-------- Tekstfragment
Rechtbank Den Haag oordeelt in verzet dat de gemeente de brief waarin X verzoekt om ambtshalve aanpassing niet had mogen doorsturen naar de rechtbank. 

Belanghebbende, X, reageert per brief van 11 mei 2013 op een uitspraak van de heffingsambtenaar van de gemeente Den Haag van 22 januari 2013. De laatste alinea van haar brief luidt als volgt: "(…) Ik verzoek u dan ook om ambtshalve de aanslag afvalstoffenheffing aan te passen." De gemeente stuurt de brief als beroepschrift door naar Rechtbank Den Haag die het beroep met toepassing van art. 8:54 Awb niet-ontvankelijk verklaart. Tegen deze uitspraak doet X verzet.
----------------
-------- Aangeleverd materiaal
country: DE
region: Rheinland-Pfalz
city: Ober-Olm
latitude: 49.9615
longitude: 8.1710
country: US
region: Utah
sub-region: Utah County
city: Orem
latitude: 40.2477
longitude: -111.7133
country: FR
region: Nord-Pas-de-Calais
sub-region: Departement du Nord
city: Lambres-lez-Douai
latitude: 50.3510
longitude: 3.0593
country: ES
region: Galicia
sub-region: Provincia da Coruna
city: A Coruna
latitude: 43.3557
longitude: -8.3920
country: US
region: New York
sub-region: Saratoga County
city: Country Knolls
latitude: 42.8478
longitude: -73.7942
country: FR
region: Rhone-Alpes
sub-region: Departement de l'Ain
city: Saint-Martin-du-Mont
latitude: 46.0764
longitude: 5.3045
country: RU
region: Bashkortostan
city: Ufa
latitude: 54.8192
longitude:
----------------
-------- Aangeleverd materiaal
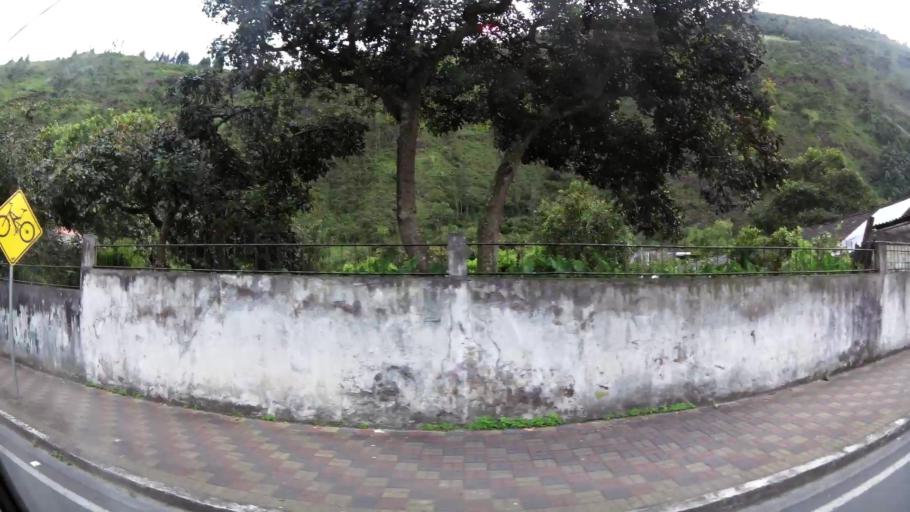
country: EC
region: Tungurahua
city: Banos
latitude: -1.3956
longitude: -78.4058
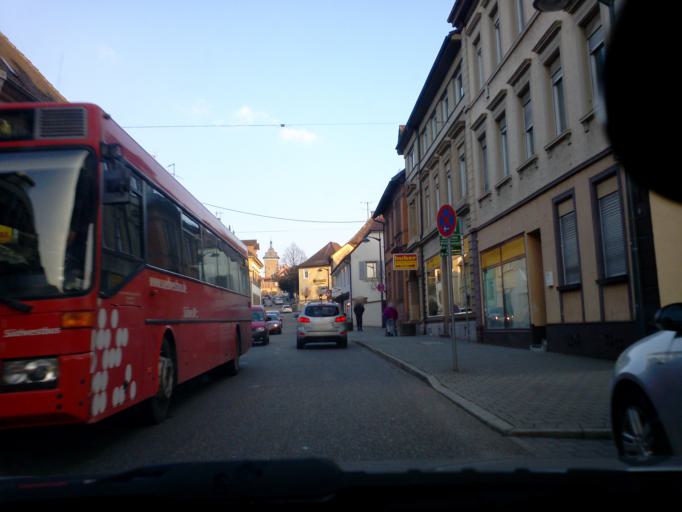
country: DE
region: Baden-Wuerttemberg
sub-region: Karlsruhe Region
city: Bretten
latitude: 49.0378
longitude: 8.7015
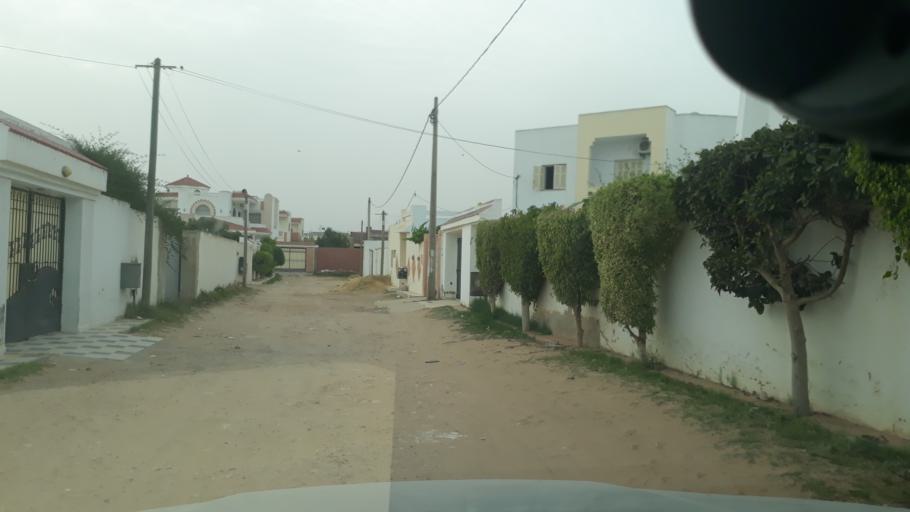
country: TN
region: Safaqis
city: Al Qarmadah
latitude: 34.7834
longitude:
----------------
Geef uit het tekstfragment letterlijk het gedeelte weer vanaf "Belanghebbende, X, reageert" tot en met "doet X verzet.".

* Definitief antwoord
Belanghebbende, X, reageert per brief van 11 mei 2013 op een uitspraak van de heffingsambtenaar van de gemeente Den Haag van 22 januari 2013. De laatste alinea van haar brief luidt als volgt: "(…) Ik verzoek u dan ook om ambtshalve de aanslag afvalstoffenheffing aan te passen." De gemeente stuurt de brief als beroepschrift door naar Rechtbank Den Haag die het beroep met toepassing van art. 8:54 Awb niet-ontvankelijk verklaart. Tegen deze uitspraak doet X verzet.